On top of that, Orbitz needs more money in order to develop complex GDS-bypass software and to fund the multi-million dollar marketing campaigns it needs to conduct if it is to compete with Expedia and Travelocity, who are spending tens of millions of dollars on marketing annually.
The airlines could, of course, put more of their own money into Orbitz. But, besides the fact that they need to put their money into profitable operations, additional airline investment in Orbitz would heighten existing anti-trust concerns. If anything, the airlines need to reduce their holdings in Orbitz. So, who else would put money into Orbitz? New investors are likely to be skittish about online ventures in general. And Orbitz comes with some daunting baggage. First, there’s Congressional and regulatory scrutiny—the Department of Justice is continuing its investigation of the venture and DOT promises to take another look in six months to make sure Orbitz is playing fair. There are plenty of other non-owning airlines and competitors likely to call “foul,” legitimately or not.

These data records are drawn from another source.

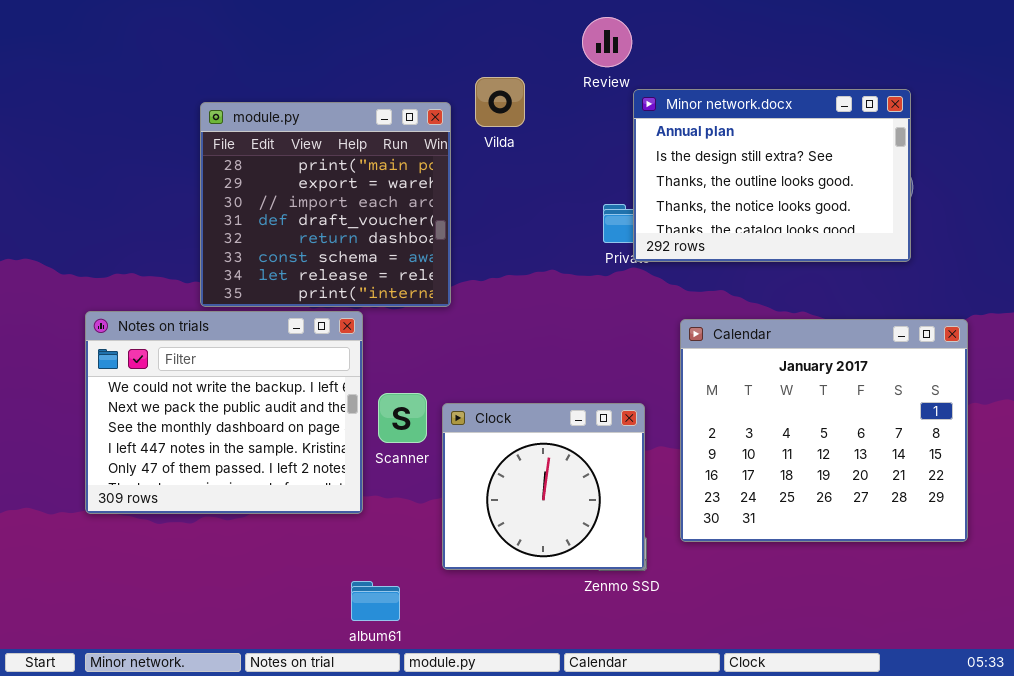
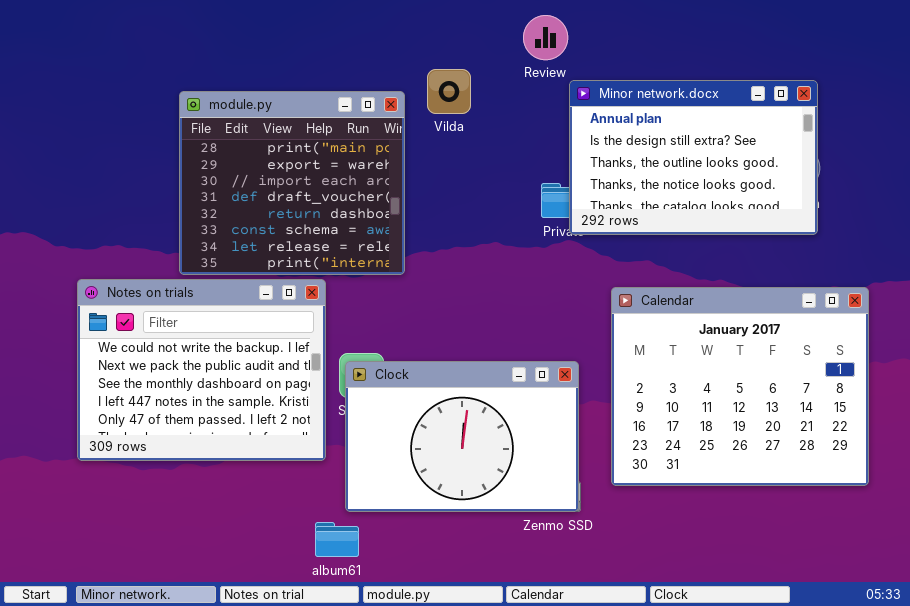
Clock: [442,403,645,570] -> [345,361,579,512], resized

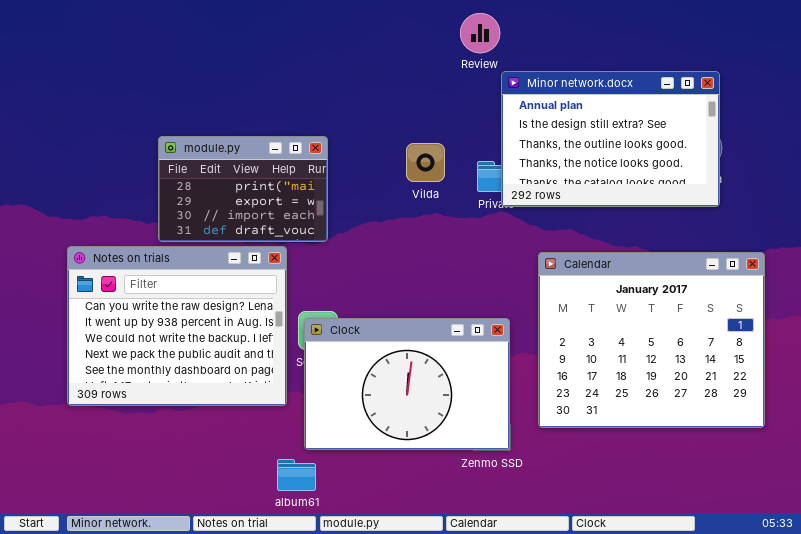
Vilda: [427,69,471,114] -> [406,143,445,182], moved
module.py: [179,91,405,275] -> [158,136,328,242], resized
Notes on trials: [77,279,326,461] -> [67,246,287,406], scrolled up 2 rows

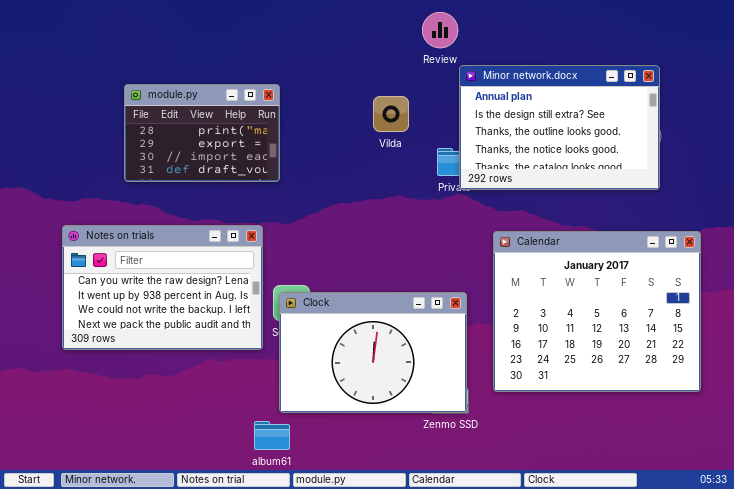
module.py: [158,136,328,242] -> [124,84,280,182], moved
Vilda: [406,143,445,182] -> [373,96,409,132], moved
Notes on trials: [67,246,287,406] -> [62,225,263,350], resized

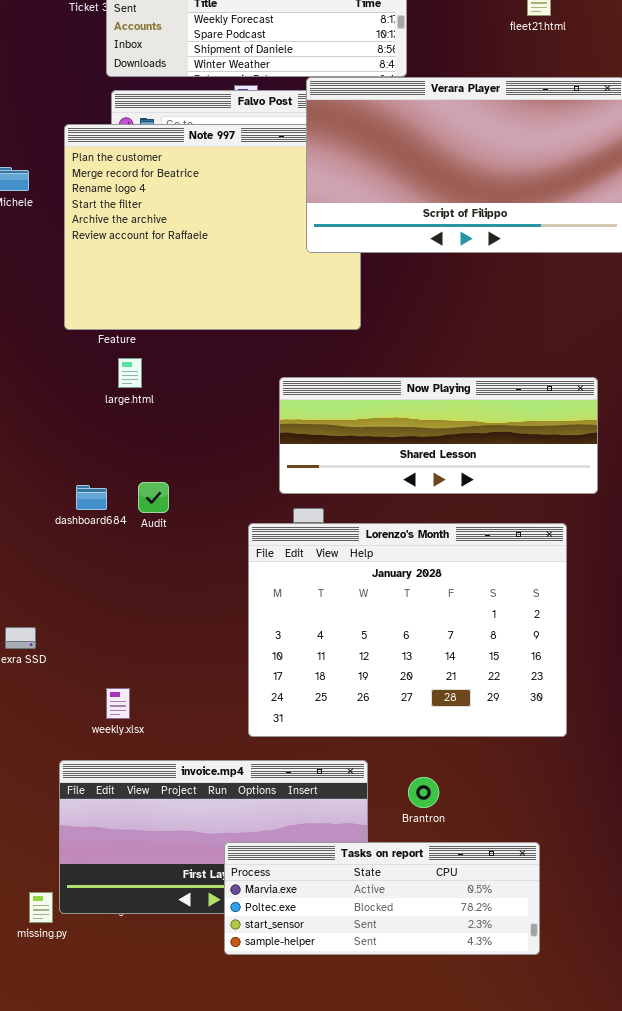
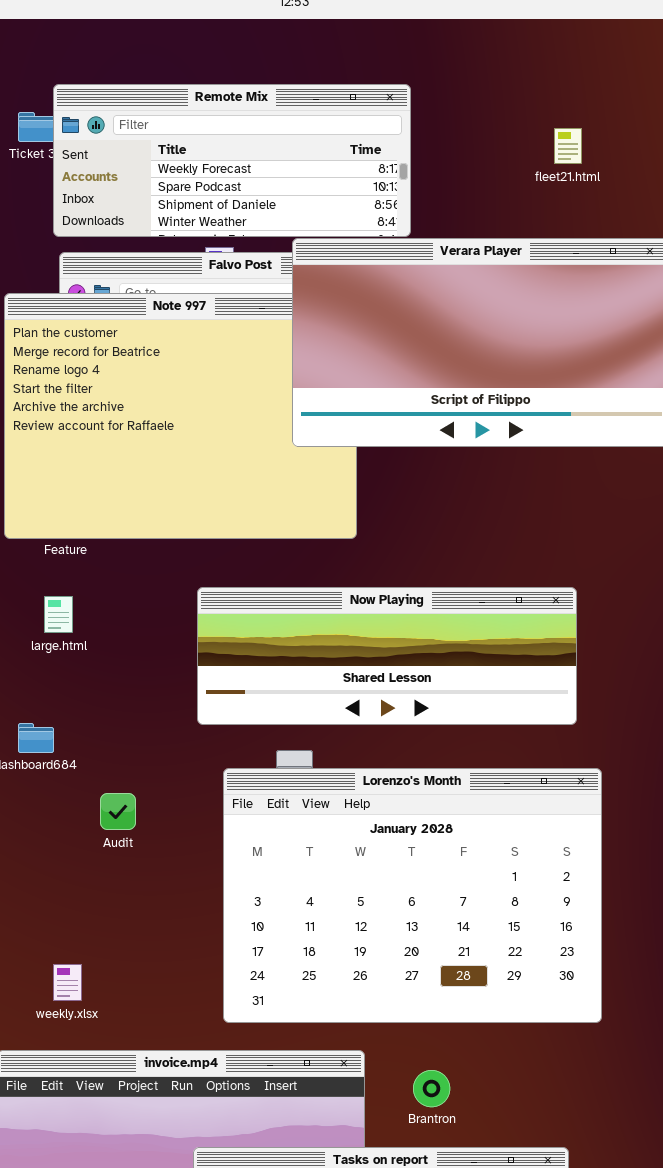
large.html: [118,358,142,388] -> [44,596,73,633], moved
Now Playing: [279,377,598,494] -> [197,587,577,725], moved
Audit: [138,482,169,513] -> [100,793,136,830], moved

And Orbitz proposes to do battle with Expedia and Travelocity, two titans of the online world which have entrenched market positions and deep-pocketed backers highly committed to the online travel space and which are already claiming profitability. Simultaneously, the GDS are rapidly remaking themselves and their technology, restructuring services and rationalizing their fees, moved by the same elements of change that spawned Orbitz. Case in point: Sabre selling off its general IT outsourcing business EDS to free up Sabre’s resources for its new core competency: travel marketing and distribution.

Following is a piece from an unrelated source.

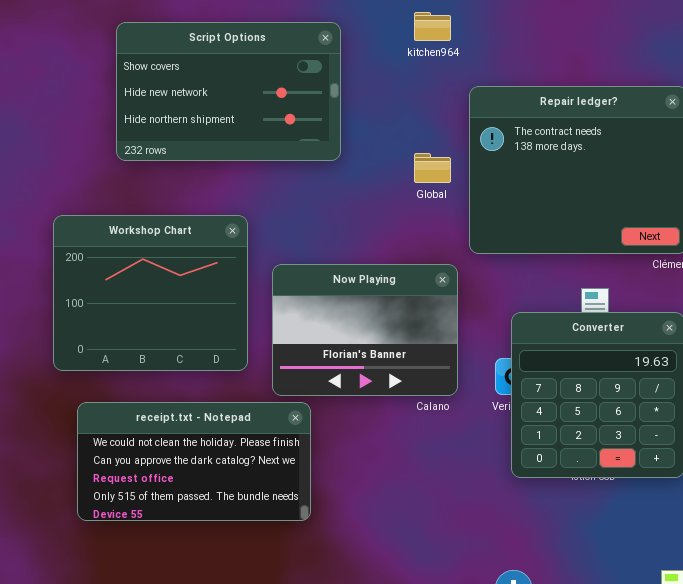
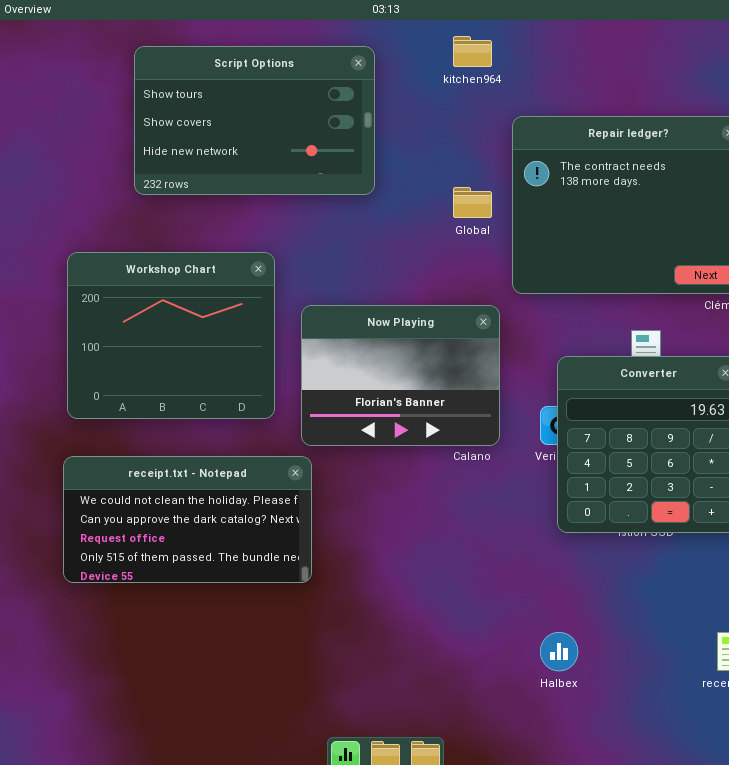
Script Options: [116,22,341,161] -> [134,46,375,195], scrolled up 1 row
receipt.txt - Notepad: [77,402,311,521] -> [63,456,312,583], moved

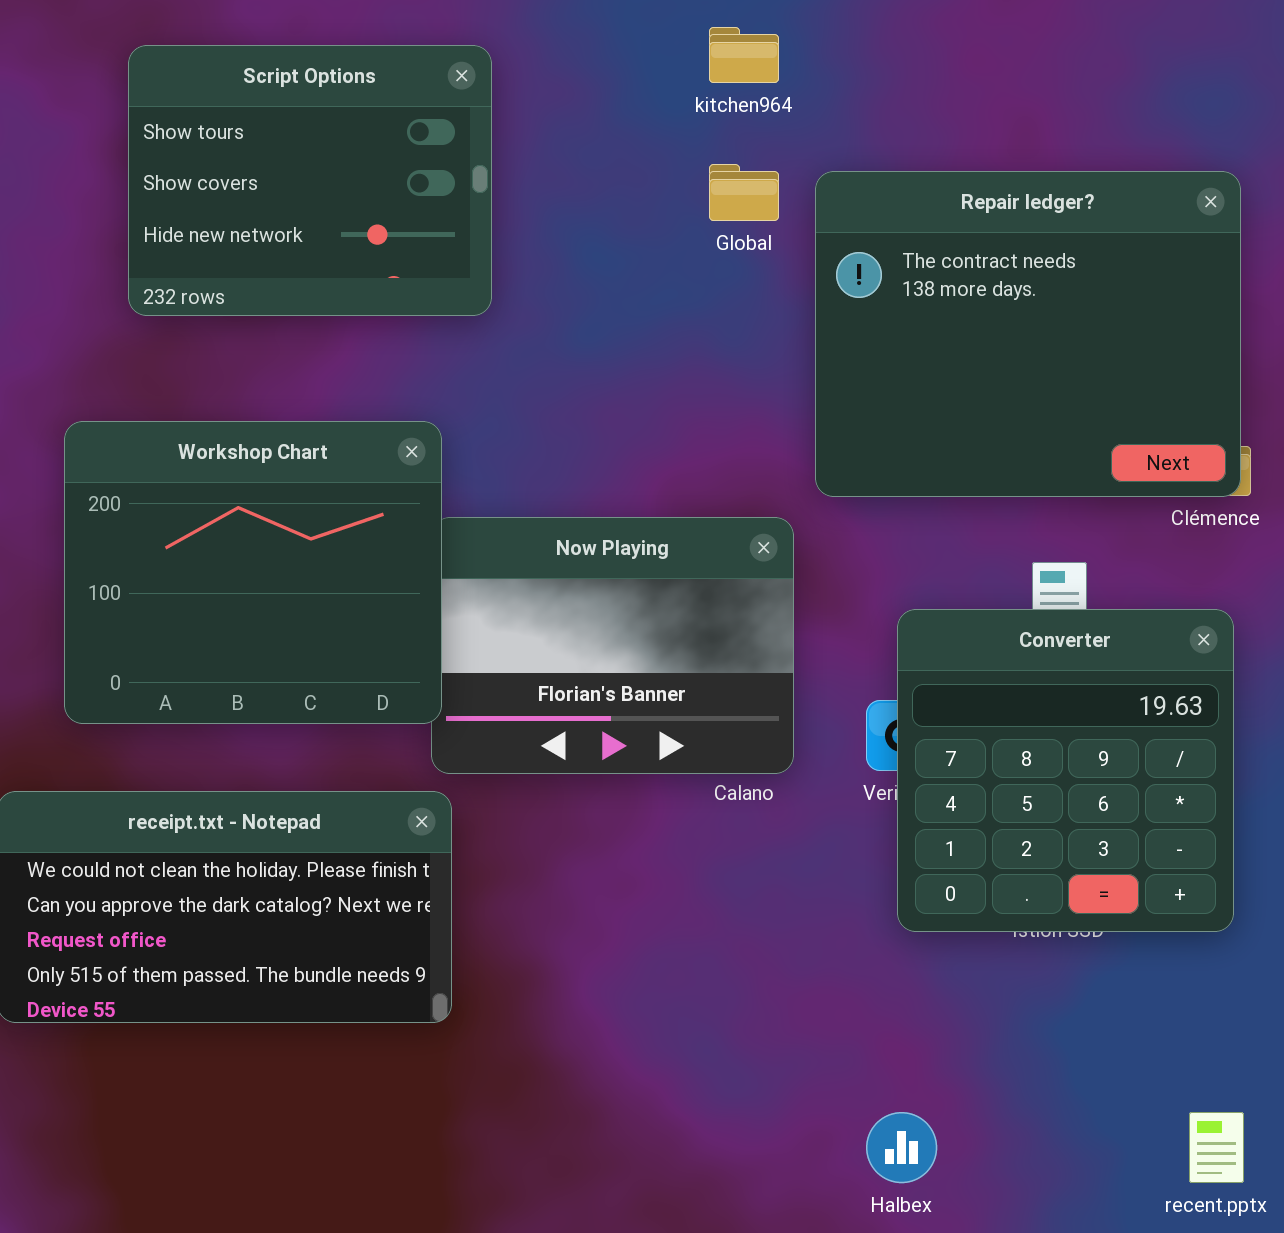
Script Options: [134,46,375,195] -> [128,45,492,316], resized
Global: [453,187,492,218] -> [709,164,779,221], moved
Workshop Chart: [67,252,275,419] -> [64,421,442,724], moved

It’s probably a good idea not to trust an organization whose directors are competitors. As Adam Smith noted, “people of the same trade seldom meet together, even for merriment and diversion, but the conversation ends in a conspiracy against the public….” Those sitting around the Orbitz board room are still competitors and will find a way to compete on price. The concern should be for airlines not in the room.

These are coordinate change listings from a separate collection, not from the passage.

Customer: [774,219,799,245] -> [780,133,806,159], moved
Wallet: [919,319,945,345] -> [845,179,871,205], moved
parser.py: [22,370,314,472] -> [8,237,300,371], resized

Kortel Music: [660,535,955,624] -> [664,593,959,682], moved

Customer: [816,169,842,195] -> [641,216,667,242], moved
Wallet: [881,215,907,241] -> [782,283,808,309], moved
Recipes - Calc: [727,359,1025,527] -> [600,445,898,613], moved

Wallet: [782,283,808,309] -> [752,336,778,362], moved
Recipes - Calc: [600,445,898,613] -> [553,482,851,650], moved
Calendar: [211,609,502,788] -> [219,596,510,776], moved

Practically speaking, detecting collusive activity is difficult. Boxers are told, “no kicking, biting or hitting below the belt.” A referee is in the ring plus three judges are at ringside, yet violations sometimes go undetected. Now imagine monitoring rule compliance in an industry where millions of price changes occur monthly and the availability of those rates changes by the second. It’s probably better for the DOT to focus on Orbitz’ effects on non-owning airlines. At least they’ll call “foul” for a blow below the belt.
What’s it all mean? Orbitz’ management has a big job internally, getting its airline backers, fierce competitors in the open market, to agree on strategy, objectives and corresponding funding. And it’s got to be able to do that, because it has little room for error once it is fully up and running. Otherwise, Orbitz could find that while the regulatory light might be green, its bottom line might not be.